Pour Belkadi, l’équation est simple : les Berbères étaient puniques, parlaient une langue sémite ; ils sont donc encore proches des Arabes, voire arabes. C’est de la sorte que l’historien entend convertir les derniers makistes ou les berbéristes récalcitrants à la nouvelle cause sémito-arabo-algérienne.

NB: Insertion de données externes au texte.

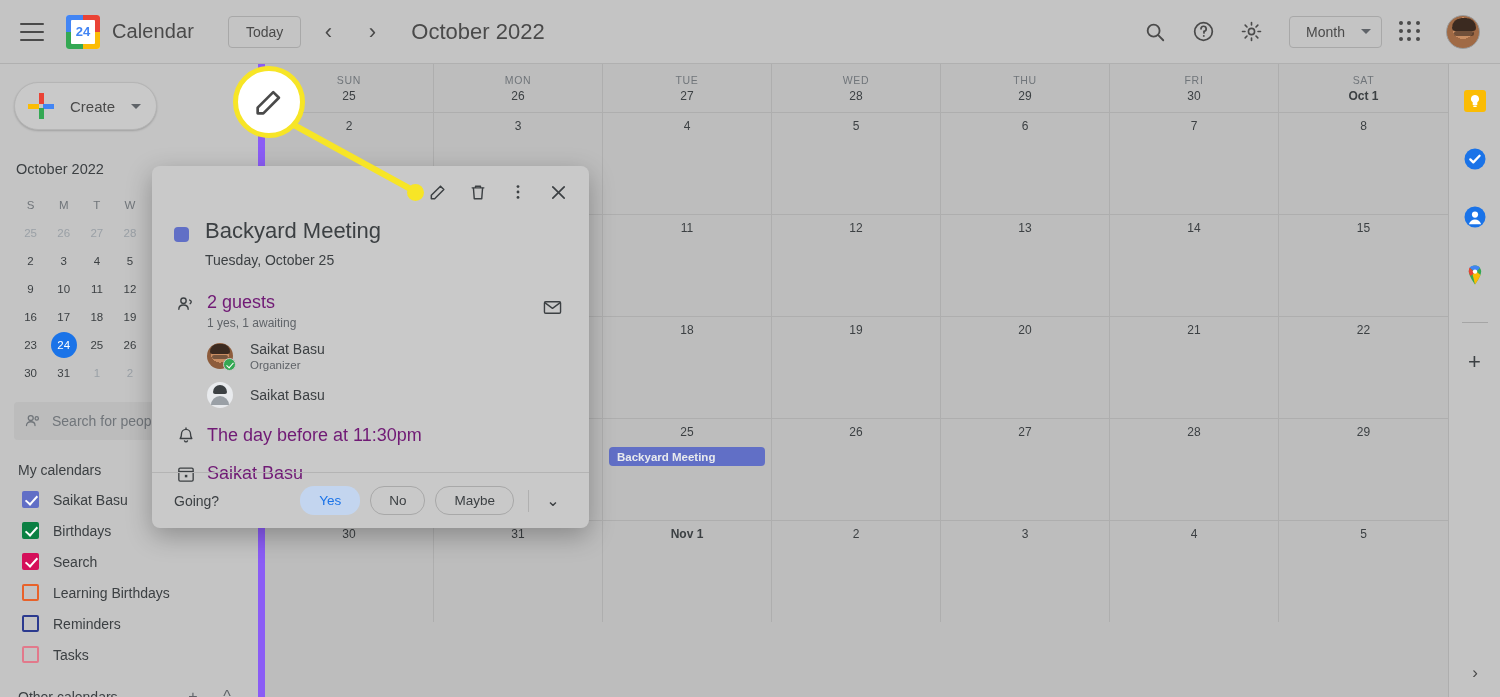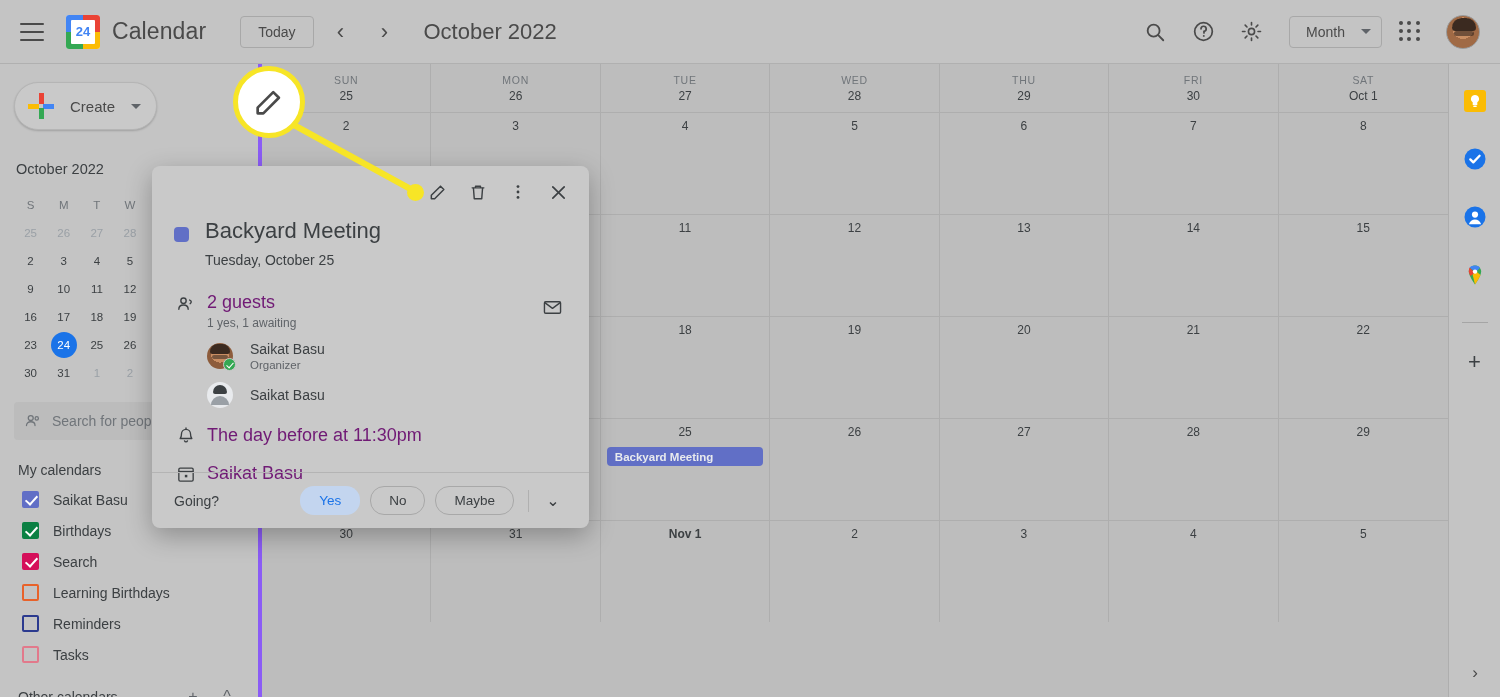"Calendar" .brand { font-size: 23px -> 20px }
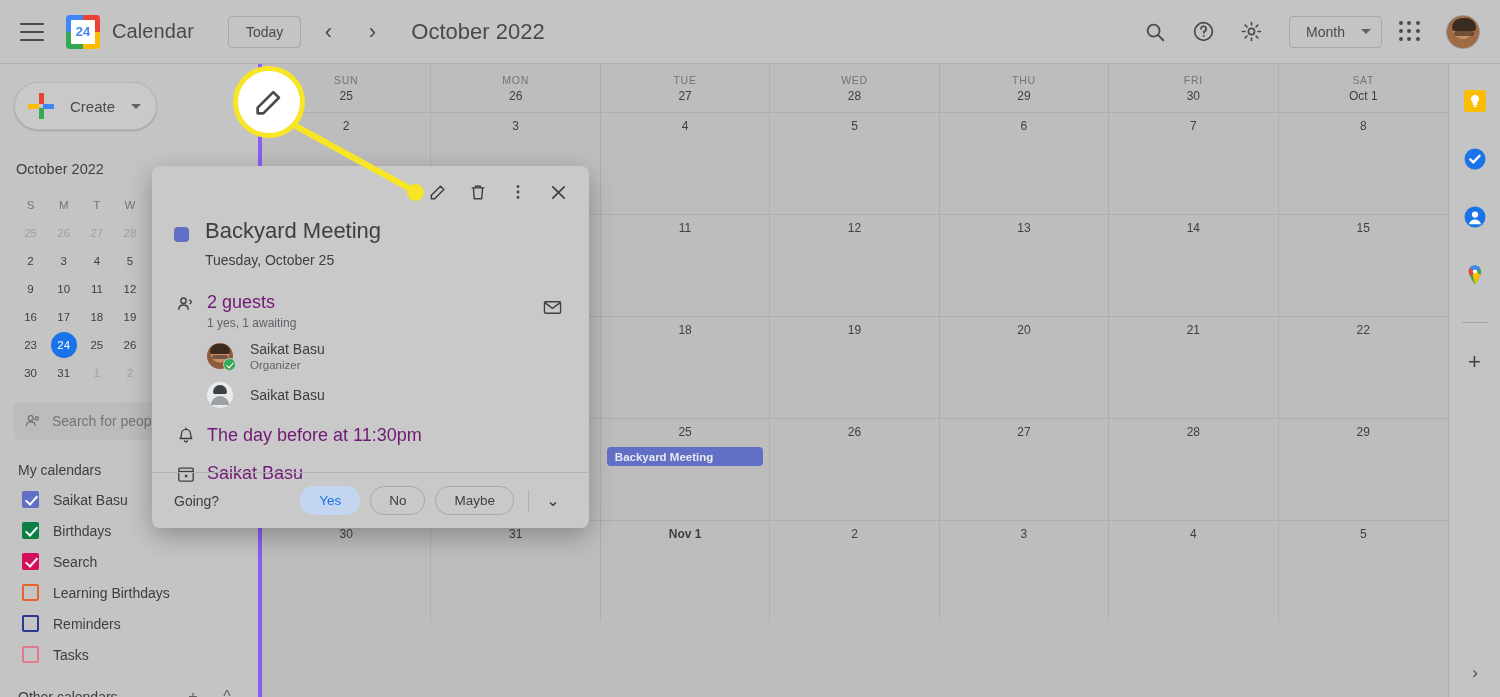"SUN" .grid-wrap { border-left: 4px solid #8b5cf6 -> 7px solid #8b5cf6 }
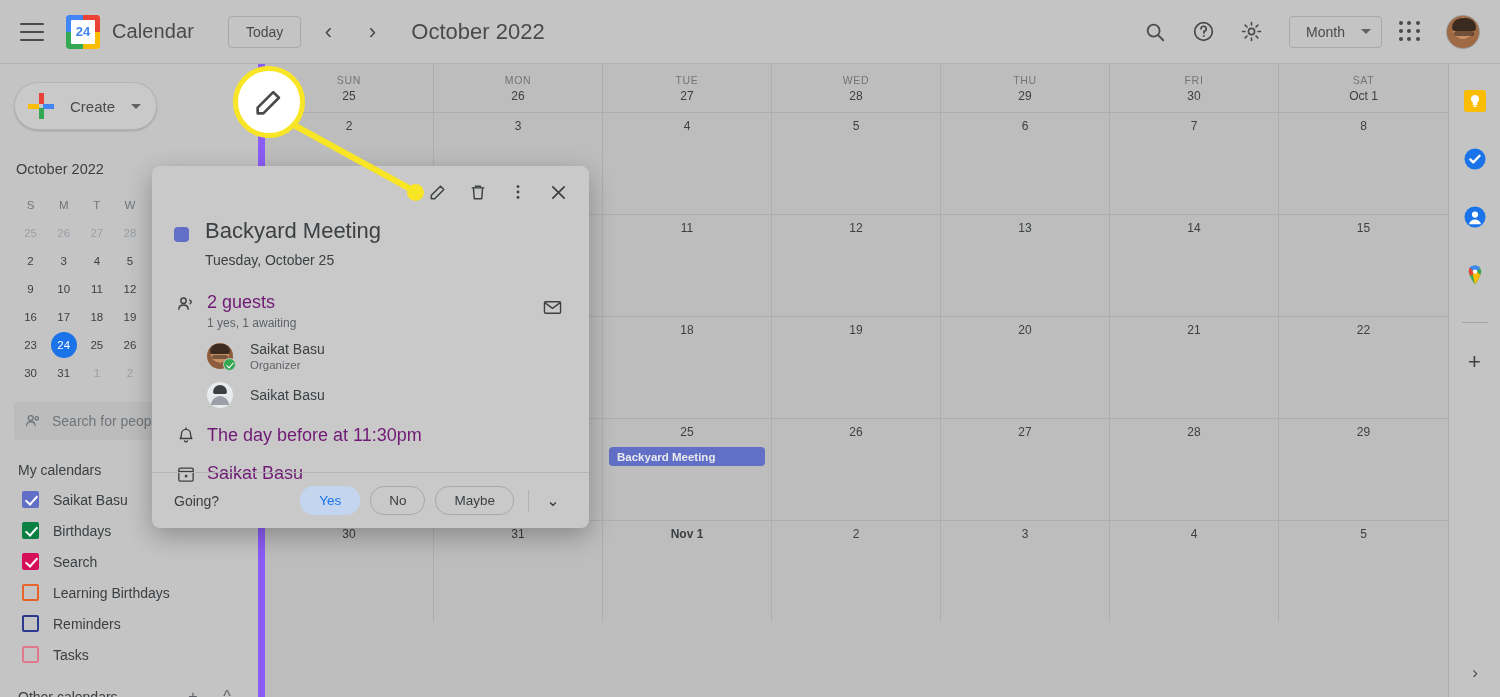"Oct 1" .dow-date.bold { font-weight: 400 -> 700 }
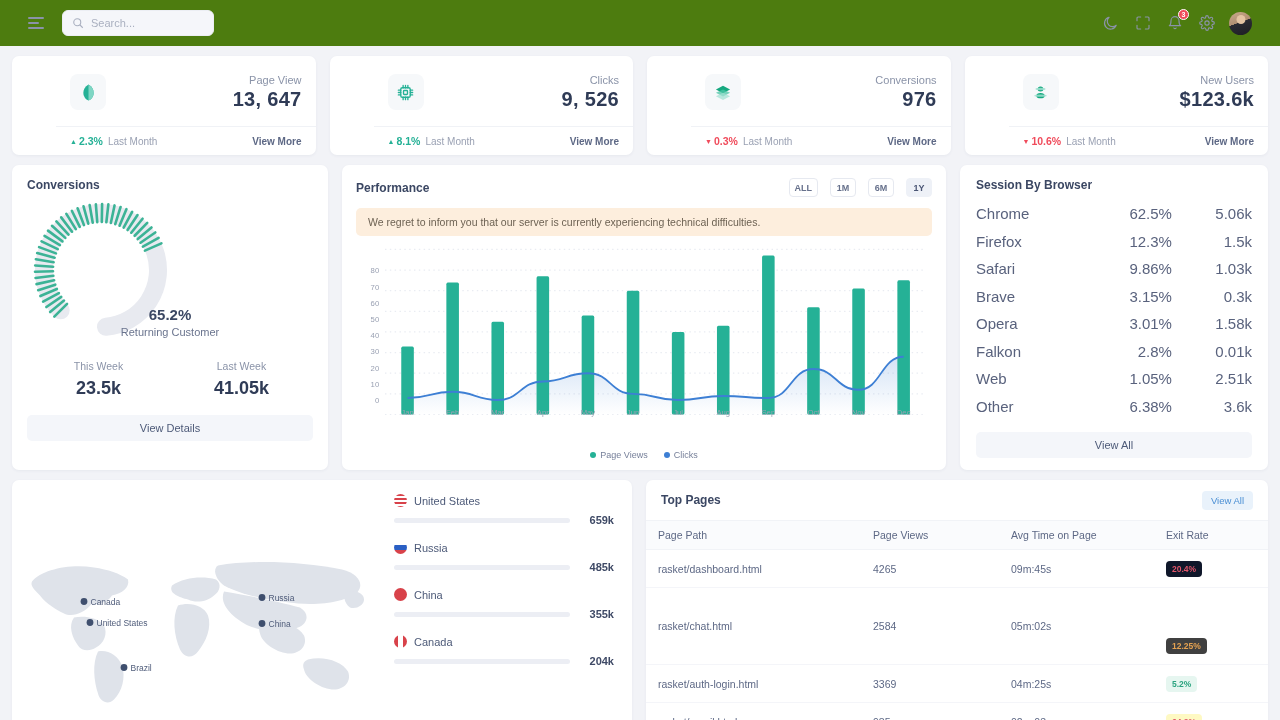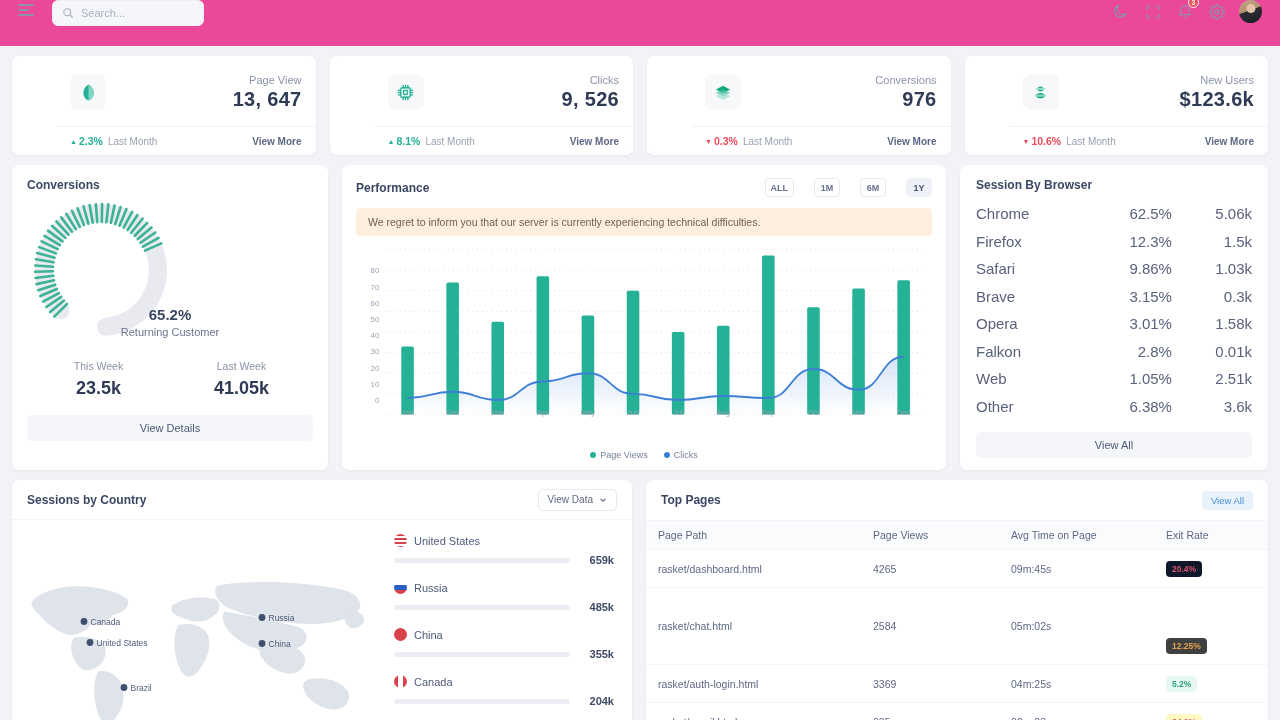"Search..." .topbar { align-items: flex-start -> center; background: #ec4899 -> #4d7c0f; padding: 0 18px -> 0 28px }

Nous aurions pu encore douter de cette lecture sélective et ô combien subliminale qui transparaît dans le dernier article de Belkadi, si nous n’avions pu déceler, dans une autre livraison, un parti-pris flagrant contre une partie de l’Algérie, la Kabylie, que l’auteur audacieux croit pouvoir occulter ailleurs avec autant de qualificatifs laudateurs sur une prétendue admiration de sa part, du glorieux passé musulman, pour ne pas dire arabo-musulman des Amazighs.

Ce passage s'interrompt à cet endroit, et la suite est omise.